The Mudcat Café TM
Thread #92922 Message #1783905
Posted By: GUEST,Jack Campin
14-Jul-06 - 09:00 PM
Thread Name: the blues scale and the bluegrass scale
Subject: RE: the blues scale and the bluegrass scale
Don Firth's ideas on the history of equal temperament were the orthodoxy fifty years ago and have long since been abandoned by experts. Nobody in the early music world now believes Bach made significant use of it. There is also pretty good agreement that we don't know what he *did* have in mind for the Well-Tempered Clavier - could have been one of of Werckmeister's tunings, could have been something slightly different. It was certainly *not* routine in Beethoven's time (he was one of the best writers ever for the natural horn, which can't get anywhere near it). Some of the flute fingering charts on my CD-ROM are even later and still have differently pitched fingerings for A flat and G sharp.

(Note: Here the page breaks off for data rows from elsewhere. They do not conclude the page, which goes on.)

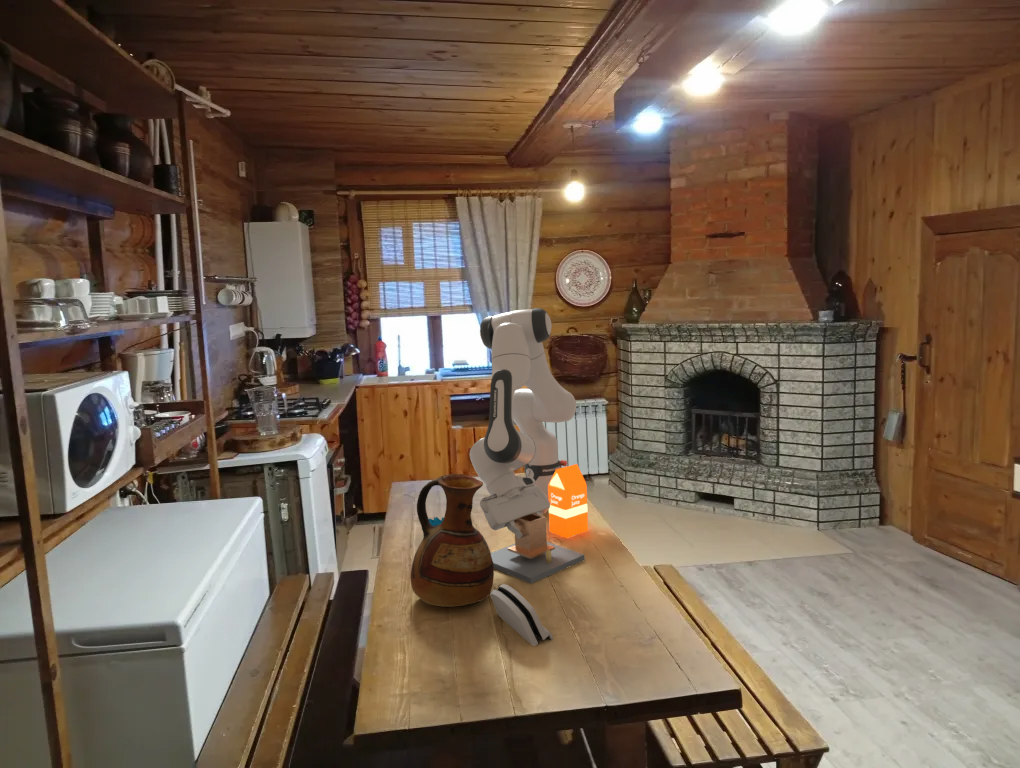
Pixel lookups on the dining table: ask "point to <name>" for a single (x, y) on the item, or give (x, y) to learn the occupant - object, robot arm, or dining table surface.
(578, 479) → the orange juice
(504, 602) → the half-moon napkin holder
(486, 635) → the dining table surface
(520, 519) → the copper sleeve
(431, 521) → the gear
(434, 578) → the ceramic pitcher
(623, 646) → the dining table surface
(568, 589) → the dining table surface
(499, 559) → the base plate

Whether you can hear different tunings depends on the kind of music. Recorder consort music is at the extreme - very pure tones played rather slowly, so beating is utterly obvious. Barbershop quartet singing is not far behind. The sound is immediately identifiable to just about anybody.
Cajun accordions are usually tuned in the factory to meantone, and Scottish clarsach and mediaeval harp players often tune to Pythagorean intonation if they're playing solo. Empirical measurement shows that whatever classical string quartet players *think* they're doing, their actual intonation scheme is mostly Pythagorean.
Pianos certainly can be tuned in non-equal temperaments, and for historically informed performance (e.g. of things like Haydn sonatas) always will be.
Someone who knows what they're doing can retune a harpsichord in meantone with astonishing speed and no more equipment than one tuning fork. The tuning procedures described in 18th century books really do work.